Bleeping Computer explained, “Credential stuffing are attacks where hackers attempt to access an account by trying out username and password pairs sourced from data leaks on various websites.”
A PayPal spokesperson provided the following statement to EcommerceBytes:
“Earlier in December, our security team identified and resolved a data incident that affected a small number of PayPal customer accounts. PayPal’s payment systems were not impacted, and no financial information was accessed.
“We have contacted affected customers directly to provide guidance on this matter to help them further protect their information. The security and privacy of our customers’ account information remains a top priority for PayPal, and we sincerely apologize for any inconvenience this may have caused.”
Bleeping Computer linked to PayPal’s full “notice of security incident” notification sent to customers impacted. One section included background on the December attack:
On December 20, 2022, we confirmed that unauthorized parties were able to access your PayPal customer account using your login credentials. We have no information suggesting that any of your personal information was misused as a result of this incident, or that there are any unauthorized transactions on your account. There is also no evidence that your login credentials were obtained from any PayPal systems.
Based on PayPal’s investigation to date, we believe that this unauthorized activity occurred between December 6, 2022, and December 8, 2022, when we eliminated access for unauthorized third parties. During this time, the unauthorized third parties were able to view, and potentially acquire, some personal information for certain PayPal users.
We have not delayed this notification as a result of any law enforcement investigation.
The letter to affected users also stated that the personal information that was exposed could have included customers’ name, address, Social Security number, individual tax identification number, and/or date of birth.
You can find the link to the letter in the Bleeping Computer article.

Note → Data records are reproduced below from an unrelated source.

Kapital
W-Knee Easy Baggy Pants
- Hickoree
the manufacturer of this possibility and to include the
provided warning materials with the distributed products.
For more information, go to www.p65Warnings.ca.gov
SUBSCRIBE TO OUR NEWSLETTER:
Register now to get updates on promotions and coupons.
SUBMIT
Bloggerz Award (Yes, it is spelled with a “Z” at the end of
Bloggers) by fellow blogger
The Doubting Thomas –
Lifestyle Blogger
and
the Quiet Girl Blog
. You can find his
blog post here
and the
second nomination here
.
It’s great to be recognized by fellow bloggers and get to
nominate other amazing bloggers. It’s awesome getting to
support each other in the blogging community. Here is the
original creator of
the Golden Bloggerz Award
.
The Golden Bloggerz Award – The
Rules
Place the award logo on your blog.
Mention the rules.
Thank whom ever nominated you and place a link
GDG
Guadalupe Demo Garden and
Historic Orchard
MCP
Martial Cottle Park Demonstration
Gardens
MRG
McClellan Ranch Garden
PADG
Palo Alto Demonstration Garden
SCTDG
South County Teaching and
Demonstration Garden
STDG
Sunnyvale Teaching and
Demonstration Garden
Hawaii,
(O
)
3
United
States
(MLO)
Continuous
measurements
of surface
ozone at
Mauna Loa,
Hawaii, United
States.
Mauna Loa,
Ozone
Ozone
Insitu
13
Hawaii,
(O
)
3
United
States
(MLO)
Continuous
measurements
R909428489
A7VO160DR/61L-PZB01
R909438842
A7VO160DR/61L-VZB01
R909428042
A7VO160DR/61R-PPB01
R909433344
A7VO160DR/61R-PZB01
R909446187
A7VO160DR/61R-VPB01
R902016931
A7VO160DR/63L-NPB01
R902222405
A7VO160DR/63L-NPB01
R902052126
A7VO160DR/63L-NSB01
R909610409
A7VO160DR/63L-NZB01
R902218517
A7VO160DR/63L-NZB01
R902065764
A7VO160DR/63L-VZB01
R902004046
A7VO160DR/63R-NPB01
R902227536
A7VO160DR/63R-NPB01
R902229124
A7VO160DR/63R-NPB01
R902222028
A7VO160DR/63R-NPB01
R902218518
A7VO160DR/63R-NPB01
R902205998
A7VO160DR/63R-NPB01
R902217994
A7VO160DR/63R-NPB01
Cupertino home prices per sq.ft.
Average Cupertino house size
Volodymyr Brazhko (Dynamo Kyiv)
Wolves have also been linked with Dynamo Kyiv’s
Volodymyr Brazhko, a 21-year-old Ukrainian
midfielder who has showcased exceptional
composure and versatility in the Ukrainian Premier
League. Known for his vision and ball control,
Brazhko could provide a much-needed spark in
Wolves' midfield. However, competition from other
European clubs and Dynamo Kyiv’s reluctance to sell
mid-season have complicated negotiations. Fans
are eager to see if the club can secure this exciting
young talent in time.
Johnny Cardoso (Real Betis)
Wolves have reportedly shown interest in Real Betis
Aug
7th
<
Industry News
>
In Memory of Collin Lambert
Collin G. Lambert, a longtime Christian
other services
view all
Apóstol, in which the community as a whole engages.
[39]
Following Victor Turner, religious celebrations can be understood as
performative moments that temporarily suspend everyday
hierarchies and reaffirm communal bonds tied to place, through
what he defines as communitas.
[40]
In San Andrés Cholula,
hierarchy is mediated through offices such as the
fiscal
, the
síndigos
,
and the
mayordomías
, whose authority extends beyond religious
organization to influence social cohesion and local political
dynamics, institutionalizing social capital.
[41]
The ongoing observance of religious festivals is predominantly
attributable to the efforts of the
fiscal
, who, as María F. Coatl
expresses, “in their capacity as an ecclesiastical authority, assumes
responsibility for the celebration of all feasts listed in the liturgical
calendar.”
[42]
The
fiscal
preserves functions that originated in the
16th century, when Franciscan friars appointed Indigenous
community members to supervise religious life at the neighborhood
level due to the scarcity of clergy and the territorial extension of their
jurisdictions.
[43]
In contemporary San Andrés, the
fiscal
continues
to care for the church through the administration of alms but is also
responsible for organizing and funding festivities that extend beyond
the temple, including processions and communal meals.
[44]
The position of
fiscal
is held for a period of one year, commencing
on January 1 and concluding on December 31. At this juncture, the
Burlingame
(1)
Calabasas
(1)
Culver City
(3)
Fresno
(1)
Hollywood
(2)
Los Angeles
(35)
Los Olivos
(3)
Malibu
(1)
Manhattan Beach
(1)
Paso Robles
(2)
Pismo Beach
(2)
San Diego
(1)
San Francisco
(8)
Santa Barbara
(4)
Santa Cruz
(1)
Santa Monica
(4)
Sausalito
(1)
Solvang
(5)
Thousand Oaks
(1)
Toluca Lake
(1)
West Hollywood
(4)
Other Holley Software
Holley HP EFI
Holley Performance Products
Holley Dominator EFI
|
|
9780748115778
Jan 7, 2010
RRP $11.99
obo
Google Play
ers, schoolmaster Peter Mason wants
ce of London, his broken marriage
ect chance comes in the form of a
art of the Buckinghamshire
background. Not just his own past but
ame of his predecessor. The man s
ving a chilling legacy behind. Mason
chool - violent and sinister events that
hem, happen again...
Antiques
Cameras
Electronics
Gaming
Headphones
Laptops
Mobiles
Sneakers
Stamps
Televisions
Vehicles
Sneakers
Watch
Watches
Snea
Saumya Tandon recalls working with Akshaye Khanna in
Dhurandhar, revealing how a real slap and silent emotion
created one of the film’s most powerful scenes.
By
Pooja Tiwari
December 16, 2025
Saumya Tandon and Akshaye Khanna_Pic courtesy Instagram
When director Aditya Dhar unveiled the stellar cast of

As the news site stated, “The electronic payments platform claims that this was not due to a breach on its systems and has no evidence that the user credentials were obtained directly from them.”
The incident is a good reminder of why it’s so important not to use the same password on multiple sites.
One thought on “PayPal Confirms Over 34,000 Customer Accounts Were Breached”
interesting, somewhere around that time was a day when i got repetitive texts with authentication codes. went and changed my password and they stopped, probably the only time i’ve been thankful for those annoying codes. wonder how they got my paypal pass though since it is one of a kind.